他知道,她在喊他去看看他们的女儿,他上前去把那个浑身粉红色的小东西放在她的胸口,孩子,这是你母亲的味道,你要永远记住。他在哭,她却在笑,这一生关于这个女人的信息是极少的,我曾经问过我的父亲,他却也总是摇摇头,大概是后来他们之间的关系不再像以前那般密切了吧。邻里之间对她的表述都是深入简出,看上去是个大家闺秀,但是她却实打实是出自寒门。
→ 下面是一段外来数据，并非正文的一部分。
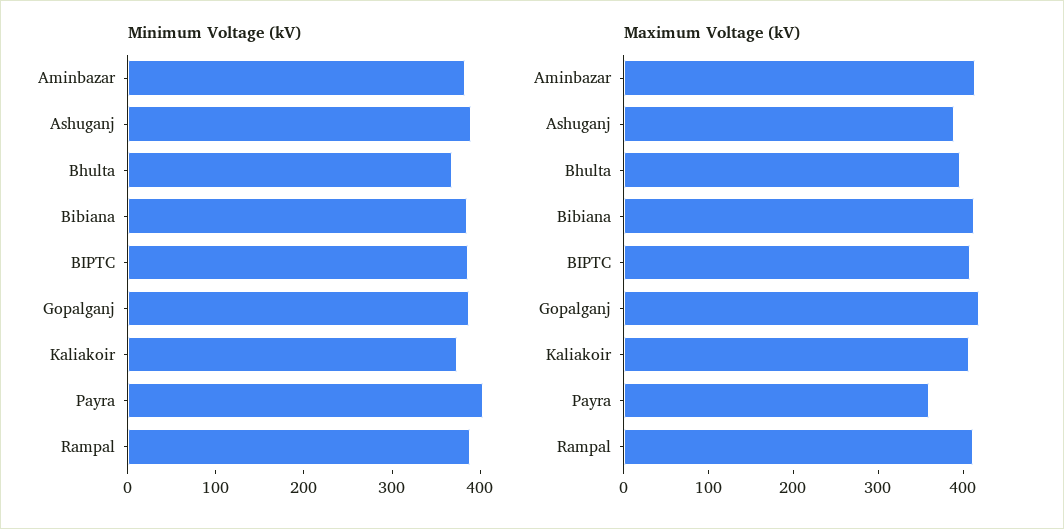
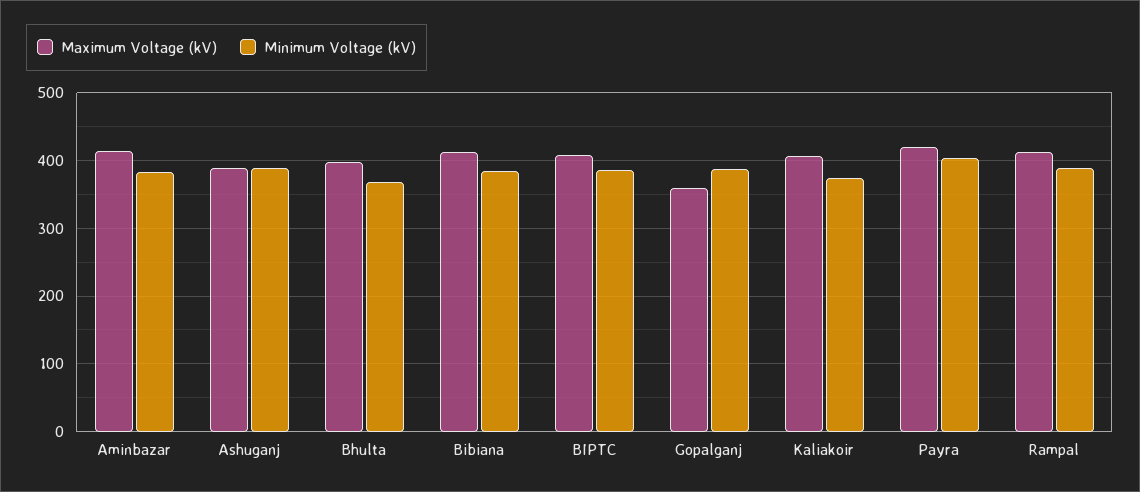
Maximum Voltage (kV), Gopalganj: 420 -> 360
Maximum Voltage (kV), Payra: 360 -> 420

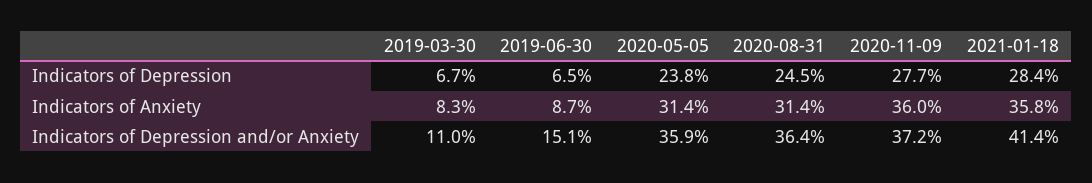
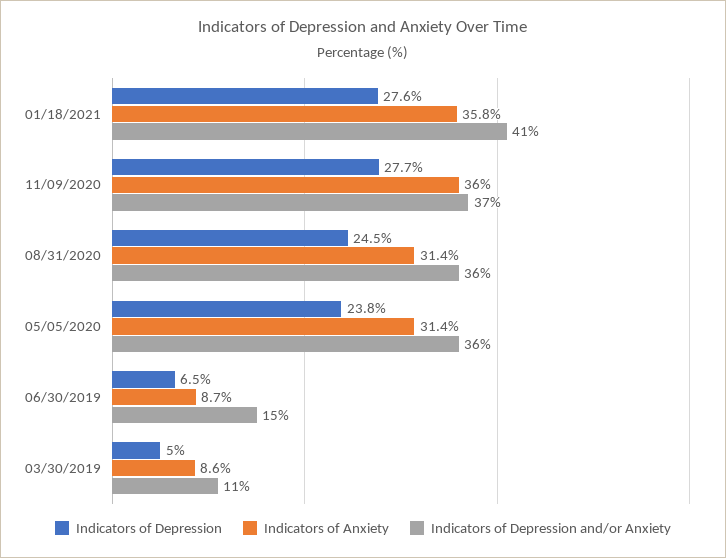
Indicators of Depression, 2019-03-30: 6.7 -> 5
Indicators of Depression, 2021-01-18: 28.4 -> 27.6
Indicators of Anxiety, 2019-03-30: 8.3 -> 8.6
她用自己一生的生命都在追随着自己的丈夫,也许从一开始就是一个错误,但是如果没有她,或许便没有了后来的查文斌。

人生需要经历,不管是得到还是失去,只有大喜大悲过后才能彻底的悟道,或许她也是命中注定要成为那个男人生命历程中的一部分。

她走了,临终前,她的眼角终于是落下了一滴泪。河图说,那滴泪的含义太深,她舍不得自己的儿女,舍不得自己的丈夫,但是她却是幸福的,能够嫁给这样的男人,她死而无怨,所以那又是一滴幸福的泪。他们男认之间的谈话,这个女子并非是一无不知,她绝顶聪明,便是知道了自己的命运终究是要离开他的。

落叶开始枯黄的时间,在查文斌家的后山上多了一座坟,那是一座双人冢,一个是给自己的,而另一个则是给钭妃的。他亲手一块石头一块砖的把它慢慢垒砌,终日醉倒在那棵松柏之下,他心中有太多的不舍,对这个女人的感情一直到这一刻他才真正的明白,原来他爱的终究是她。

至于袁小白,便是人生当中的初恋,每个人的心中都有那样的一个女孩,等到海水腿却露出沙滩的时候,一并带走的便是青春的岁月和那段情感。把它深埋在心底,很多年以后也不会在发芽了,因为心中的那块土地已经有了主人,她用自己的生命在灌溉,终究是收货了那颗苦涩且甜蜜的果实。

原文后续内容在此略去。